"C'était Dieu": pourquoi il a été si difficile pour les victimes de l'Abbé Pierre de témoigner
Un rapport a rendu public des accusations d'agressions sexistes et sexuelles de sept femmes à l'encontre du célèbre prêtre et fondateur du mouvement Emmaüs, mort il y a 17 ans. Une situation, selon les conclusions de cette enquête, qui était connue de nombreuses personnes.
"Il faut vraiment beaucoup de courage pour faire ça, notamment quand la personne est aussi connue et importante dans le cœur des Français", souligne sur France Inter Caroline de Haas, cofondatrice du cabinet indépendant Egaé, qui lutte contre les violences sexuelles et sexistes.
Un rapport de ce cabinet -demandé par Emmaüs et la Fondation Abbé Pierre- a été rendu public ce mercredi 17 juillet et fait état de sept femmes qui disent avoir été victimes de violences sexuelles commises par l'Abbé Pierre, le célèbre fondateur du mouvement Emmaüs mort en 2007.
Selon Caroline de Haas, en 2024, "quand vous portez plainte pour des faits de harcèlements sexuels, dans 94% des cas, la justice classe votre plainte sans suite".
"Vous imaginez ces femmes dans les années 80 ou 90 aller porter plainte contre l'Abbé Pierre?", interroge-t-elle.
"Abus de pouvoir spirituel"
En effet, les faits évoqués les plus anciens remontent à 1970. Les plus récents datent de 2005, l'homme d'Église était alors âgé de 92 ans.
Amnésie traumatique, peur des répercussions, peur de ne pas être crues... Dans les cas de violences sexistes et sexuelles, il est fréquent que les victimes mettent du temps à évoquer ce qu'elles ont subi.

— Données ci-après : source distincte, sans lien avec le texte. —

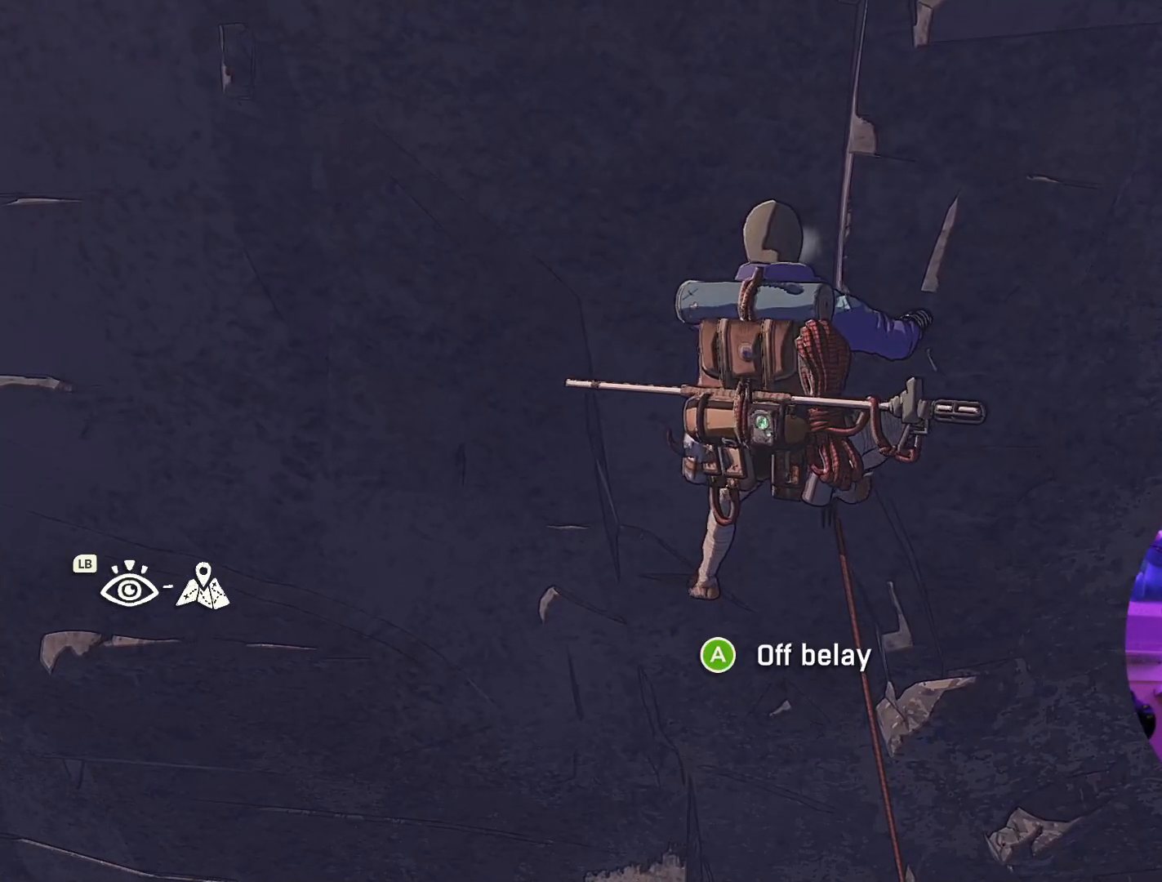
{"buttons": [], "left_stick": "up-right", "right_stick": "center", "events": [[34, "left_stick", "up-right"]]}
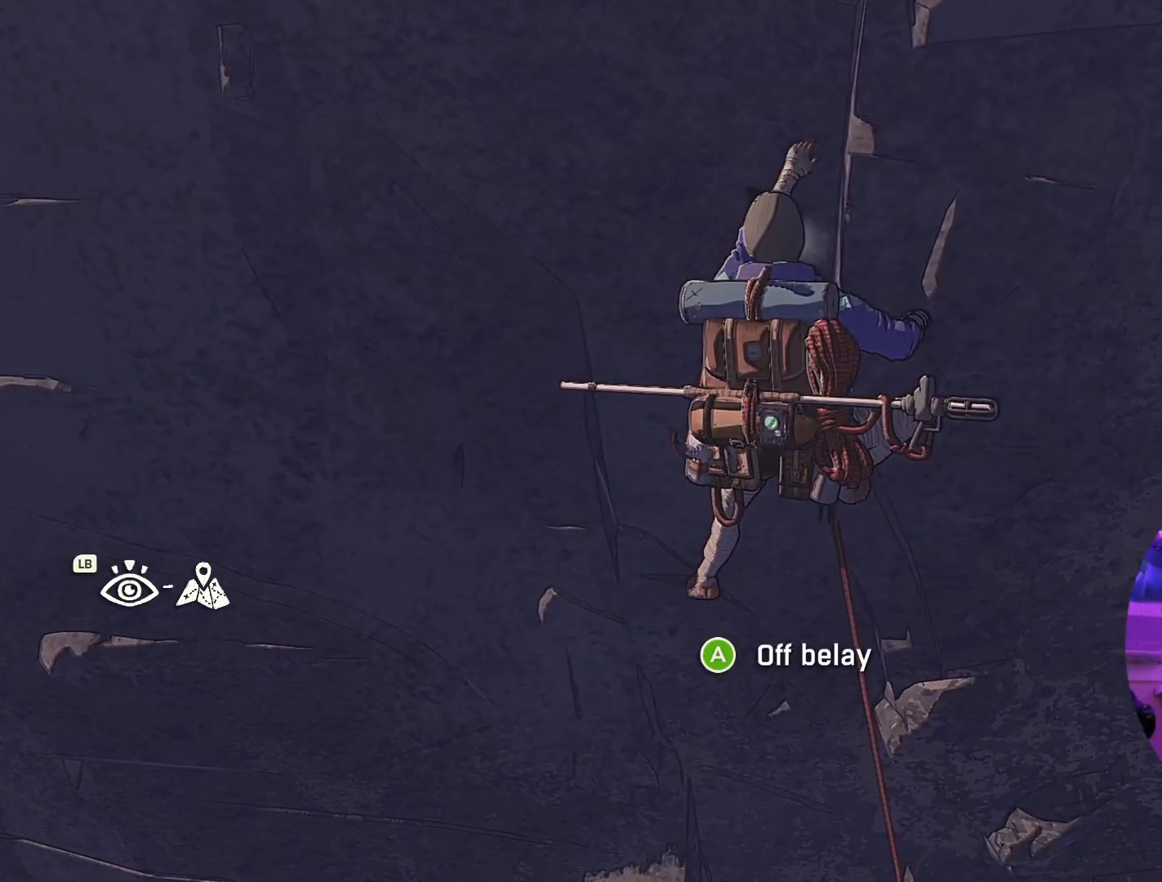
{"buttons": [], "left_stick": "center", "right_stick": "center", "events": [[400, "left_stick", "center"]]}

C'est d'autant plus le cas au sein de l'Église, exprime sur BFMTV Yolande Du Fayet de la Tour, ancienne victime d'un prêtre pédocriminel, qui parle d'un "abus de pouvoir spirituel".
Dans le rapport, toutes les victimes parlent d'une forme de sidération lors des faits. "J'ai l'habitude de me défendre. Mais là, c'était Dieu", témoigne l'une d'entre elles, ajoutant:
"Comment vous faites quand c'est Dieu qui vous fait ça?"
Situation d'emprise d'une icône
Des phrases comme "C'est l'abbé Pierre, je ne peux rien faire" reviennent effectivement dans cette enquête. Le groupe Egaé a perçu dans certains des récits une forme d'emprise alimentée par la différence d’âge, le statut de l’abbé Pierre et une forme d’idolâtrie, ou la situation de subordination entre lui et les personnes concernées.
"C'est les suites logiques quand on adule quelqu'un. Quand on est dans l'incarnation de Dieu, on est le pouvoir absolu", affirme sur RMC François Devaux, fondateur de La Parole Libérée, association créée par les victimes d'un aumônier du diocèse de Lyon.
"C'est la clé du problème: c'est ce qu'on reproche à l'Église, c'est l'incarnation sacrée", ajoute-t-il, citant déjà des situations d'emprise dans plusieurs cas d'agressions sexuelles ou de viols, notamment avec des hommes connus, "mais là, dans l'Église, on a à faire à des gens à qui on confère des pouvoirs surnaturels".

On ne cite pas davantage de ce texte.